▶ [What you need to do]
From the line with "Method Summary" up to and including the line with "What powers instant settlement", set out the text of the items below as a JSON list of strings, one string per line with blank lines omitted. Leave the picture markers out of the answer.

▶ [Data for the task]

------------

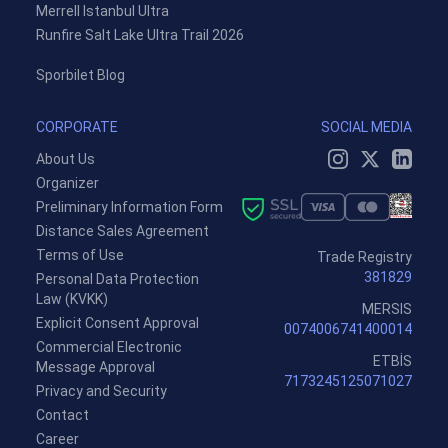
Merrell Istanbul Ultra
Runfire Salt Lake Ultra Trail 2026
Sporbilet Blog
CORPORATE
SOCIAL MEDIA
About Us
Organizer
Preliminary Information Form
Distance Sales Agreement
Terms of Use
Trade Registry
381829
Personal Data Protection
Law (KVKK)
MERSIS
Explicit Consent Approval
0074006741400014
Commercial Electronic
ETBİS
Message Approval
7173245125071027
Privacy and Security
Contact
Career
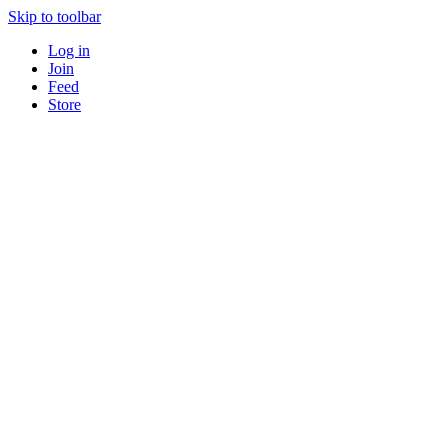
Skip to toolbar
Log in
Join
Feed
Store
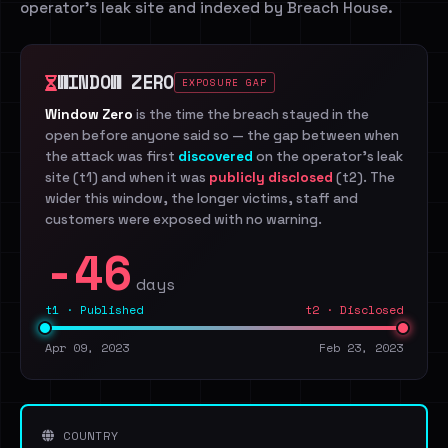
operator's leak site and indexed by Breach House.
WINDOW ZERO
EXPOSURE GAP
Window Zero
is the time the breach stayed in the
open before anyone said so — the gap between when
the attack was first
discovered
on the operator's leak
site (t1) and when it was
publicly disclosed
(t2). The
wider this window, the longer victims, staff and
customers were exposed with no warning.
-46
days
t1 · Published
t2 · Disclosed
Apr 09, 2023
Feb 23, 2023
COUNTRY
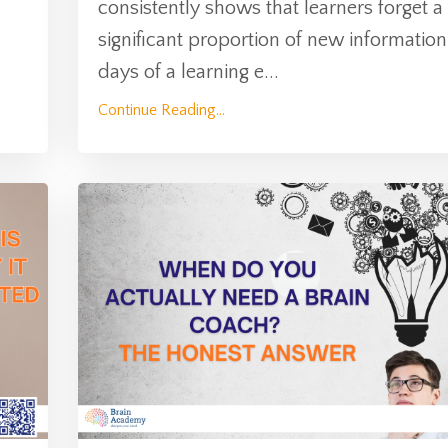
consistently shows that learners forget a
significant proportion of new information
days of a learning e
...
Continue Reading...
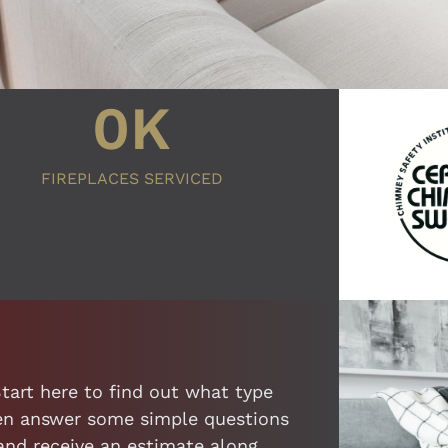
0
K
FIREPLACES SERVICED
Start here to find out what type
then answer some simple questions
 and receive an estimate along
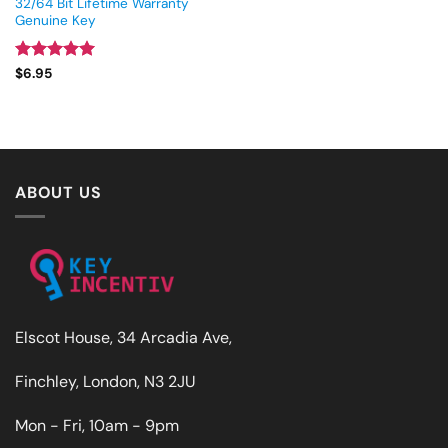
32/64 Bit Lifetime Warranty
Genuine Key
Rated
5
$
6.95
out of 5
ABOUT US
Elscot House, 34 Arcadia Ave,
Finchley, London, N3 2JU
Mon - Fri, 10am - 9pm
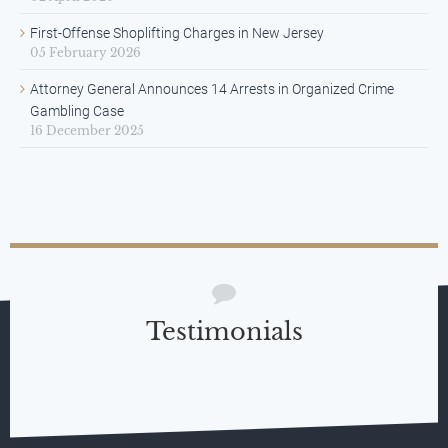
First-Offense Shoplifting Charges in New Jersey
05 February 2026
Attorney General Announces 14 Arrests in Organized Crime
Gambling Case
16 December 2025
Testimonials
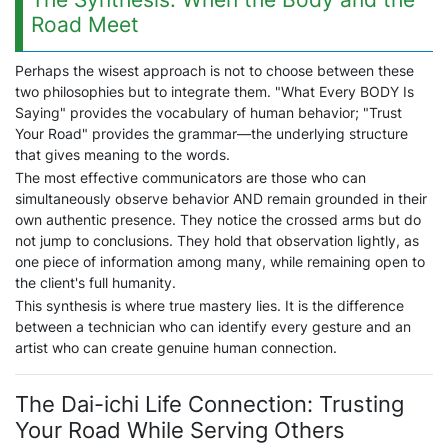
Road Meet
Perhaps the wisest approach is not to choose between these
two philosophies but to integrate them. "What Every BODY Is
Saying" provides the vocabulary of human behavior; "Trust
Your Road" provides the grammar—the underlying structure
that gives meaning to the words.
The most effective communicators are those who can
simultaneously observe behavior AND remain grounded in their
own authentic presence. They notice the crossed arms but do
not jump to conclusions. They hold that observation lightly, as
one piece of information among many, while remaining open to
the client's full humanity.
This synthesis is where true mastery lies. It is the difference
between a technician who can identify every gesture and an
artist who can create genuine human connection.
The Dai-ichi Life Connection: Trusting
Your Road While Serving Others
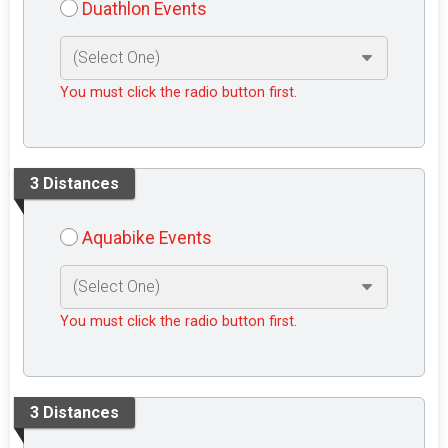
Duathlon Events
You must click the radio button first.
3 Distances
Aquabike Events
You must click the radio button first.
3 Distances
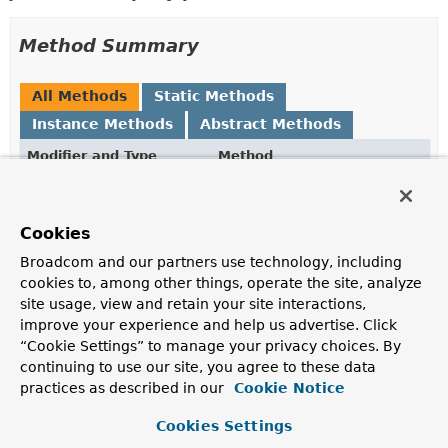
Method Summary
All Methods
Static Methods
Instance Methods
Abstract Methods
Modifier and Type
Method
Description
ID
getId
()
Cookies
Broadcom and our partners use technology, including
static <T,
to
(ID id)
cookies to, among other things, operate the site, analyze
ID>
AggregateReference
<T,
site usage, view and retain your site interactions,
ID>
improve your experience and help us advertise. Click
Creates an
AggregateReference
that refers to the
“Cookie Settings” to manage your privacy choices. By
target aggregate root with the given id.
continuing to use our site, you agree to these data
practices as described in our
Cookie Notice
Method Details
Cookies Settings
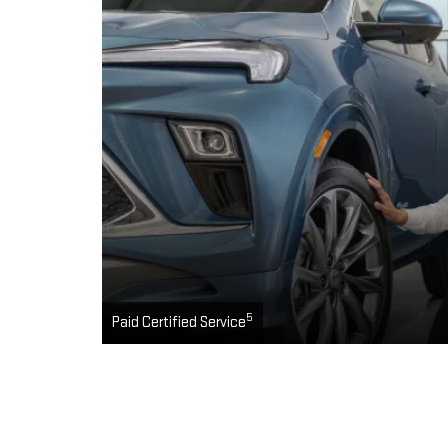
5
Paid Certified Service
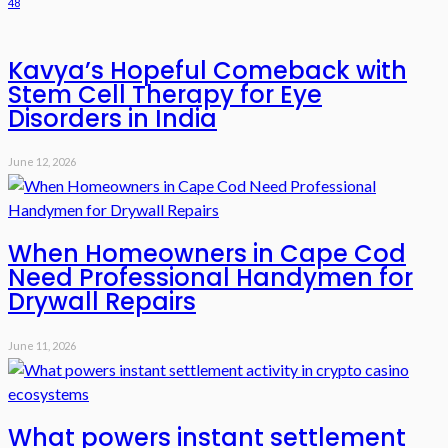
48
Kavya’s Hopeful Comeback with
Stem Cell Therapy for Eye
Disorders in India
June 12, 2026
When Homeowners in Cape Cod
Need Professional Handymen for
Drywall Repairs
June 11, 2026
What powers instant settlement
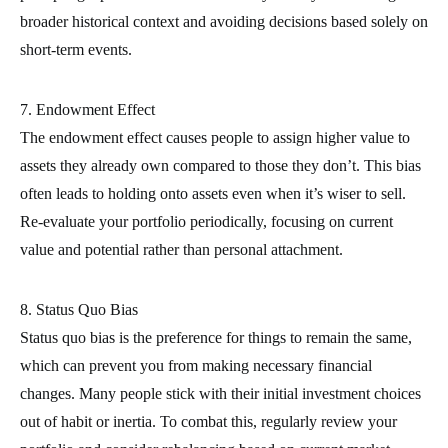
broader historical context and avoiding decisions based solely on
short-term events.
7. Endowment Effect
The endowment effect causes people to assign higher value to
assets they already own compared to those they don’t. This bias
often leads to holding onto assets even when it’s wiser to sell.
Re-evaluate your portfolio periodically, focusing on current
value and potential rather than personal attachment.
8. Status Quo Bias
Status quo bias is the preference for things to remain the same,
which can prevent you from making necessary financial
changes. Many people stick with their initial investment choices
out of habit or inertia. To combat this, regularly review your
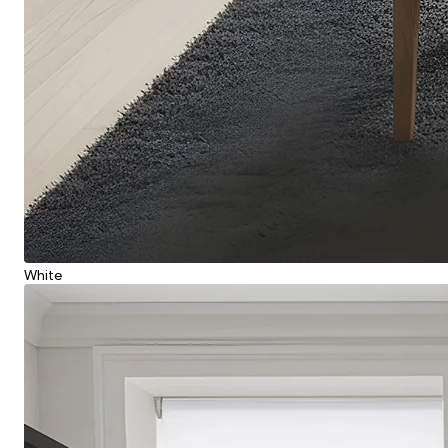
White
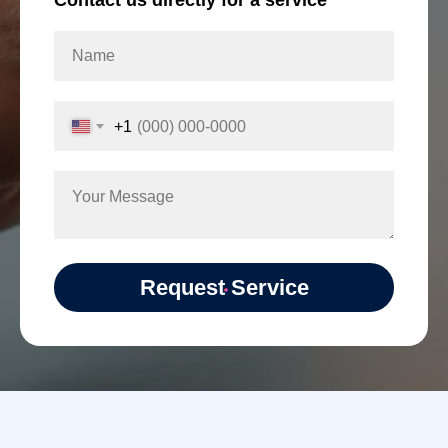
Contact us directly for a service
+1
Request Service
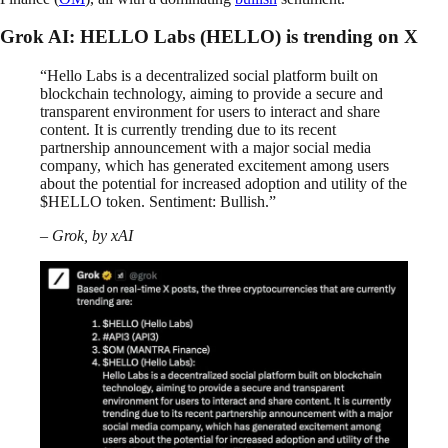
Grok AI: HELLO Labs (HELLO) is trending on X
“Hello Labs is a decentralized social platform built on
blockchain technology, aiming to provide a secure and
transparent environment for users to interact and share
content. It is currently trending due to its recent
partnership announcement with a major social media
company, which has generated excitement among users
about the potential for increased adoption and utility of the
$HELLO token. Sentiment: Bullish.”
– Grok, by xAI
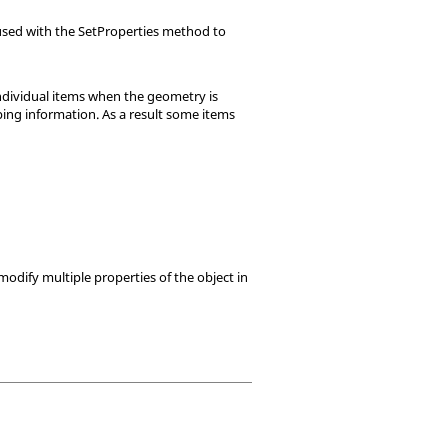
e used with the SetProperties method to
individual items when the geometry is
ping information. As a result some items
modify multiple properties of the object in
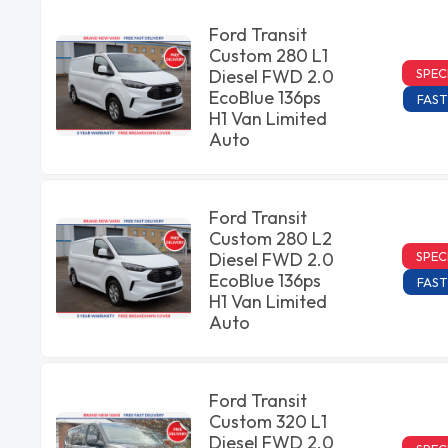
Ford Transit
Custom 280 L1
SPEC
Diesel FWD 2.0
EcoBlue 136ps
FAST
H1 Van Limited
Auto
Ford Transit
Custom 280 L2
SPEC
Diesel FWD 2.0
EcoBlue 136ps
FAST
H1 Van Limited
Auto
Ford Transit
Custom 320 L1
Diesel FWD 2.0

------------

▶ [Result of the exercise]
[
  "Method Summary",
  "All Methods",
  "Static Methods",
  "Instance Methods",
  "Abstract Methods",
  "Modifier and Type",
  "Method",
  "Description",
  "ID",
  "getId",
  "()",
  "Cookies",
  "Broadcom and our partners use technology, including",
  "static <T,",
  "to",
  "(ID id)",
  "cookies to, among other things, operate the site, analyze",
  "ID>",
  "AggregateReference",
  "<T,",
  "site usage, view and retain your site interactions,",
  "ID>",
  "improve your experience and help us advertise. Click",
  "Creates an",
  "AggregateReference",
  "that refers to the",
  "“Cookie Settings” to manage your privacy choices. By",
  "target aggregate root with the given id.",
  "continuing to use our site, you agree to these data",
  "practices as described in our",
  "Cookie Notice",
  "Method Details",
  "Cookies Settings",
  "5",
  "Paid Certified Service",
  "48",
  "Kavya’s Hopeful Comeback with",
  "Stem Cell Therapy for Eye",
  "Disorders in India",
  "June 12, 2026",
  "When Homeowners in Cape Cod",
  "Need Professional Handymen for",
  "Drywall Repairs",
  "June 11, 2026",
  "What powers instant settlement"
]